I haven’t posted in yonks, so what better way to come back than with my favourite flick of last year and the much beloved Academy Award Best Picture Winner, Spotlight. As controversial as the Catholic Church paedophilia phenomenon may be, I’m sure we can all agree regardless of our personal stance that this film is just … brilliant. But you need to step outside of your happy bubble to embrace the harsh reality happening just outside your doorstep.

Actor-turned-filmmaker Tom McCarthy has always been a low-key defender of the outsider. His early films marked him out as a craftsman of mature and thoughtful dramas, so when this phenomenon took over the media world, McCarthy was at the very least inspired. Alongside co-writer Josh Singer, Spotlight’s needle-sharp screenplay embraces the mugginess of moral compromise over the cases of paedophilia in the Catholic Church. They illustrate the true story of how the Boston Globe, under its first Jewish editor Marty Baron, took on the entrenched abusive institutions of the church in a city where Catholicism is a way of life, and police and priests are thick as thieves.

If it takes a village to raise a child, it takes a village to abuse one.

Spotlight shifts the focus away from the church to examine how an entire community can become complicit in an unspoken crime. The journalism thriller draws excitement from joining disparate dots throughout the film, eventually taking shape to form the bigger picture. With its convincingly mundane scenes of journalists bashing phones and trawling through dusty records, McCarthy buries discernible visual styles and cinematography behind the pressing issue of script and story. Perhaps the filmmakers felt that their subject was in fact too important to be aesthetically pleasing. Instead, we’re faced with gut-wrenching stories of victim of abuse head on, and even in one case a complacent paedophile priest. You’ve been warned: this film is hard to swallow.

After his striking role in Alejandro Gonzalez Inarittu’s Birdman at the last Academy Awards only last year, Michael Keaton returns once more as Walter “Robby” Robinson. He does far quieter work here than in Birdman, taking on the role of Spotlight stalwart, shaken by the extent of the paedophilia scandal. Rachel McAdams, as Sacha Pfeiffer, takes on the role of a compelling reporter who regularly attends mass with grandma, but soon rapidly begins to lose residual connection with the church as the hidden truths unfold. Pfeiffer presents us with beautiful cinematic moments that balance the distant crisis of faith with the real and present courage of conviction. And last but not least Mark Ruffalo, as Mike Renzendes. The strength of his performance is carried by his passion and long-suppressed outbursts of emotion. He gives a brilliantly calibrated physical portrayal of a born investigator.

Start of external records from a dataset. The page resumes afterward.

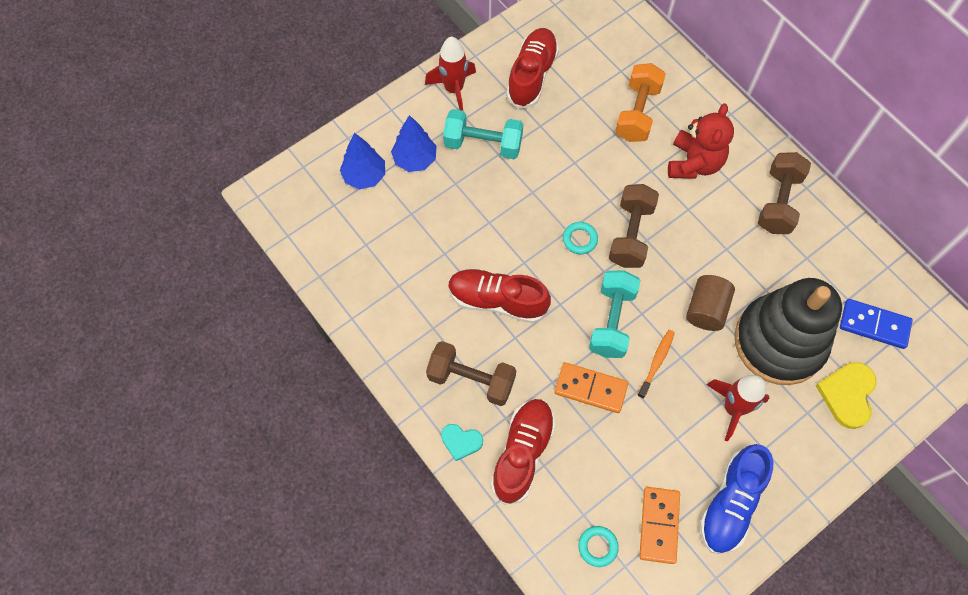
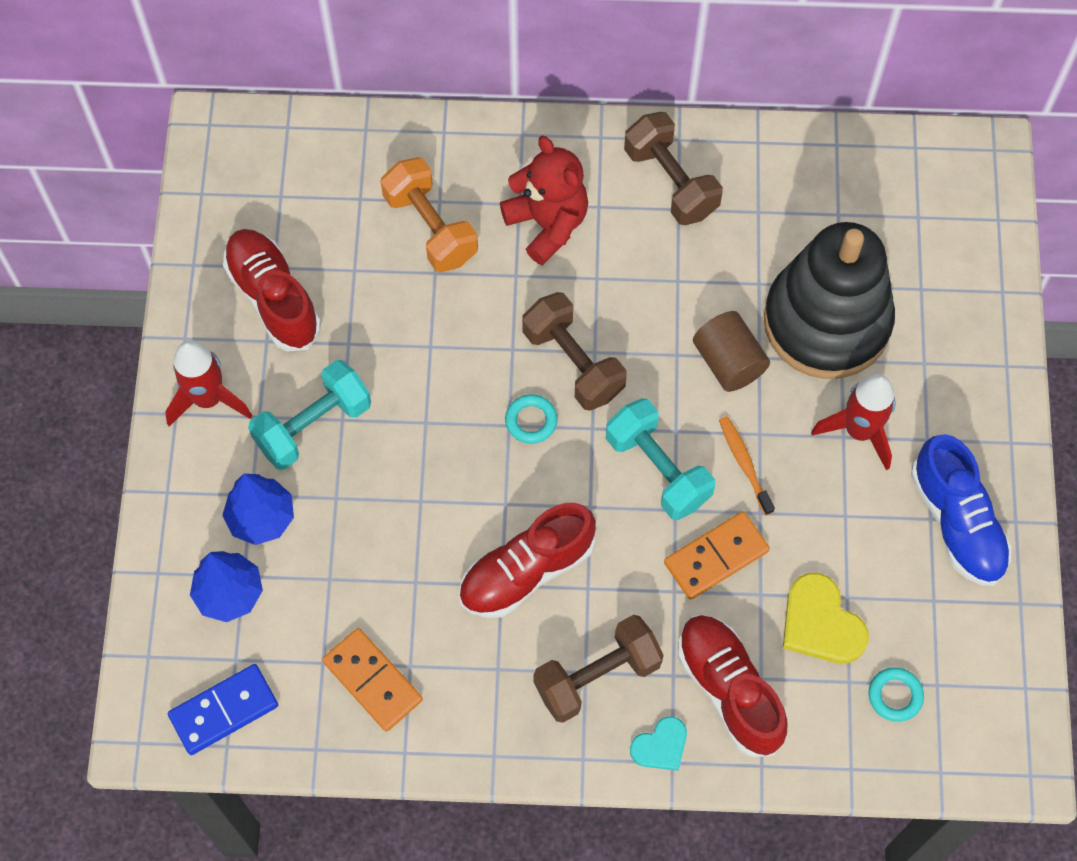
camera: 50 degrees left, 0 degrees up
orange domino [639,487,680,564] -> orange domino moved to [322,628,423,732]
yellow heart [816,362,877,429] -> yellow heart moved to [783,573,869,664]
blue domino [840,299,913,349] -> blue domino moved to [168,664,278,755]

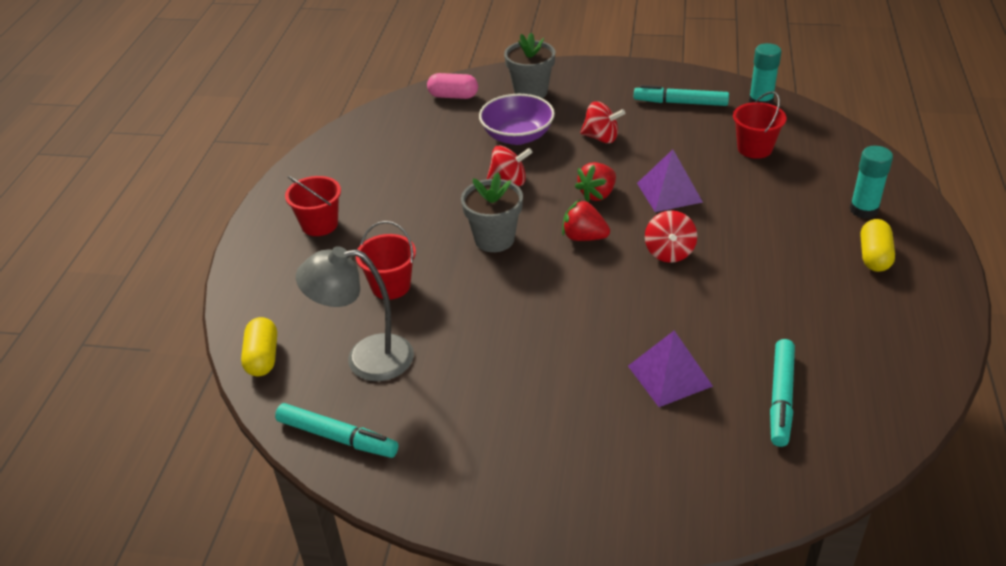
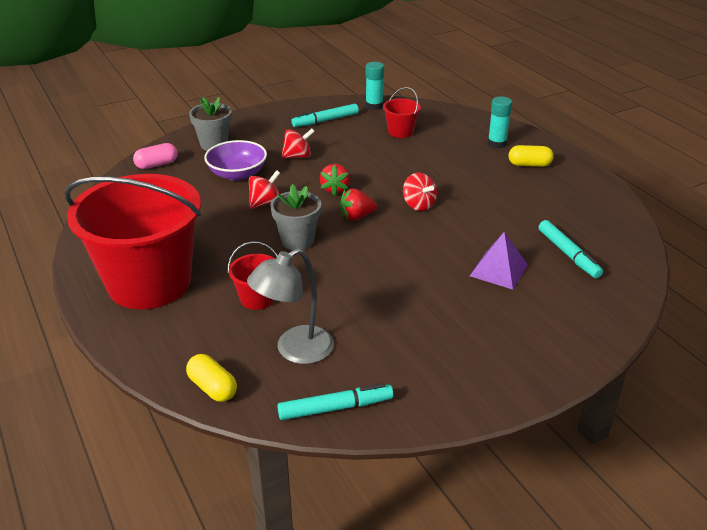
camera: 40 degrees left, 5 degrees down
red bucket [285,176,341,236] -> red bucket [65,174,201,309], size x2.47
purple pyramid [637,149,703,212] -> none
yellow capsule [861,219,895,272] -> yellow capsule turned 60 degrees counterclockwise [509,145,554,167]

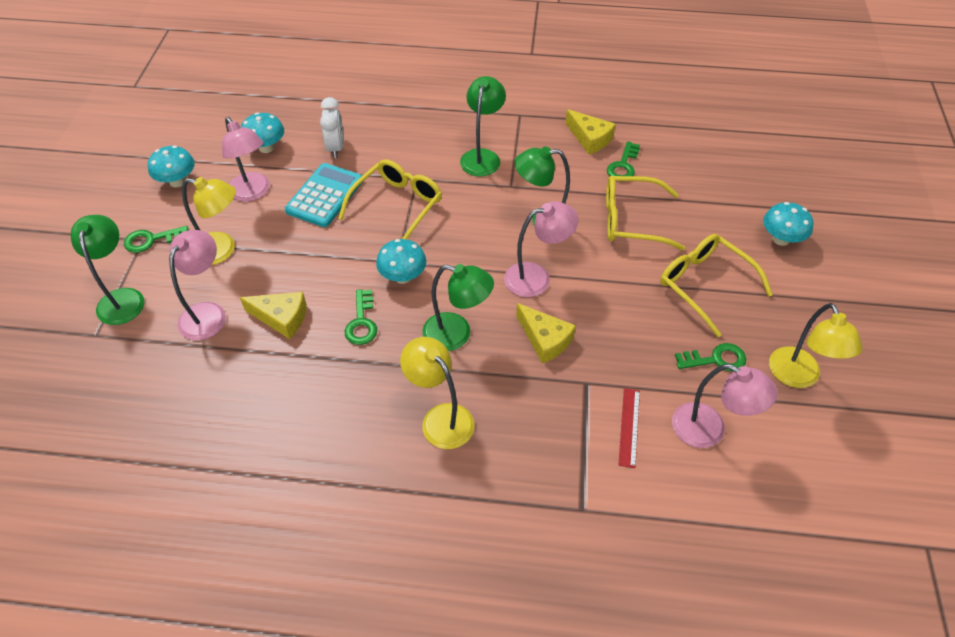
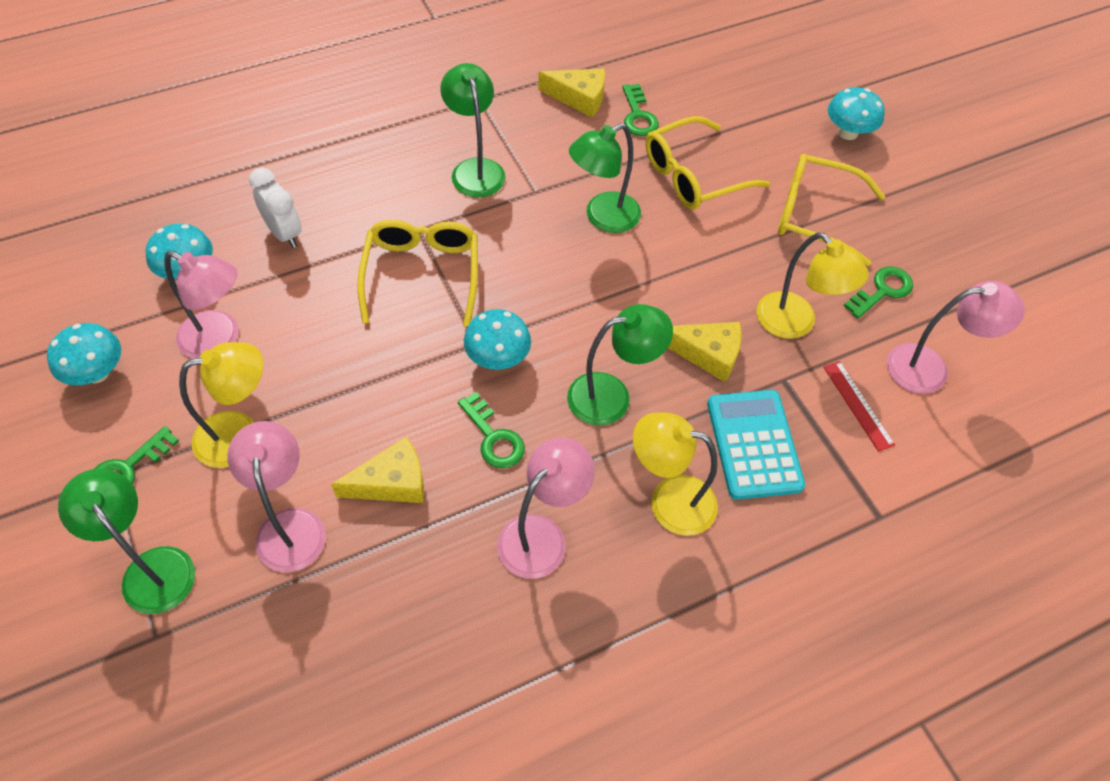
camera: 35 degrees left, 5 degrees up
turquoise calculator [285,163,363,227] -> turquoise calculator moved to [707,390,805,500]
pink lamp [504,201,578,297] -> pink lamp moved to [497,437,595,579]
yellow lamp [769,303,863,388] -> yellow lamp moved to [756,233,869,339]

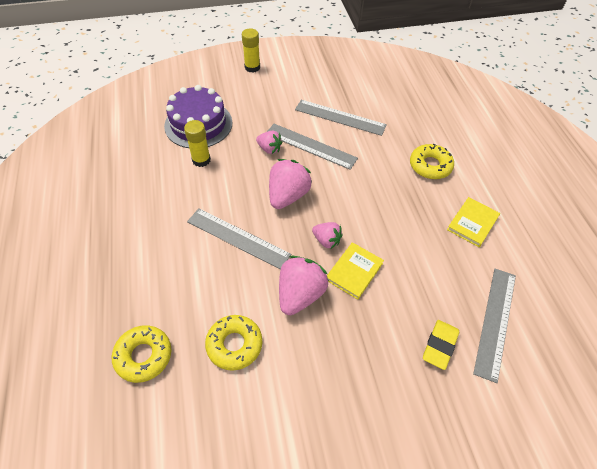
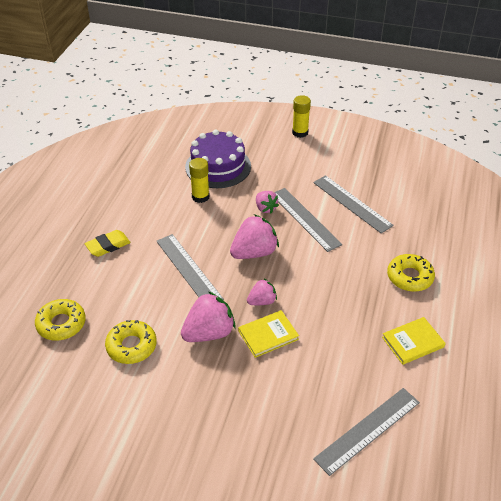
camera: 30 degrees right, 10 degrees down
pink strawberry [312,222,343,249] -> pink strawberry turned 90 degrees counterclockwise [247,279,277,305]
yellow eraser [423,320,459,370] -> yellow eraser moved to [85,230,131,257]

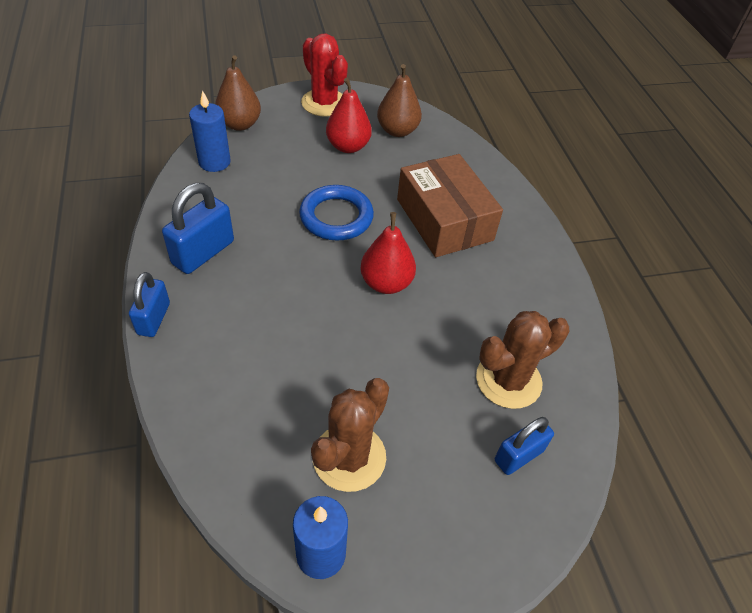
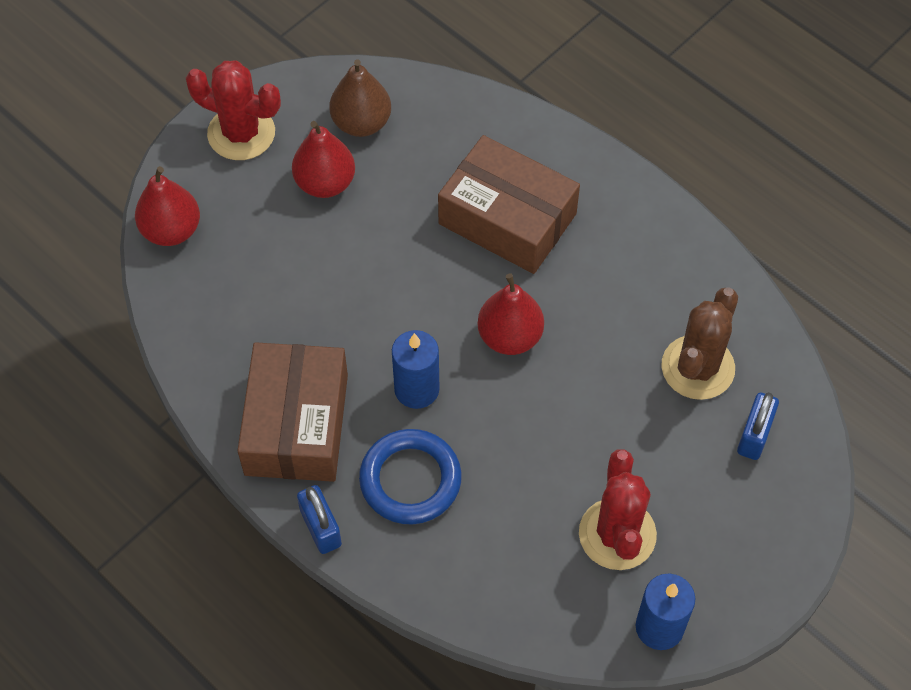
camera: 30 degrees left, 10 degrees up
blue padlock [162,183,234,274] -> brown box [237,342,348,482]
blue candle [189,90,231,172] -> blue candle moved to [392,330,440,409]
brown pear [215,55,261,131] -> red pear [135,166,200,246]
blue ring [299,185,374,241] -> blue ring moved to [359,429,462,524]
brown cactus [311,378,389,492] -> red cactus [579,449,657,570]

We see the personal transformation of all of principle members of Spotlight when the truth begins to unfold. But you seriously can’t listen to traumatic abuse stories and not feel impacted. The psychological impact of their traumatic experiences are rarely explored in mainstream cinema – which is what draws me to the film even more.

I’ve come to realise that Spotlight’s greatest strength is in the way it defies being chopped into components. To its core this is an ensemble film with characters harmonising like ingredients in a satisfying meal. We’re presented with the horrible specificity of victim stories and the subsequent negligence of the community. There is really no tidy moral to take away from this film, and that is the enthralling power of this masterpiece. A story like Spotlight shouldn’t end in comfort. Instead, it leaves your skin prickling – both at the despicable business of secret-keeping and the courage and resourcefulness that rivetingly overturns it. On some dark and unspoken level, no one ever wants to know.

Would I recommend this film? Absolutely. This is my 5/5 and my 10/10.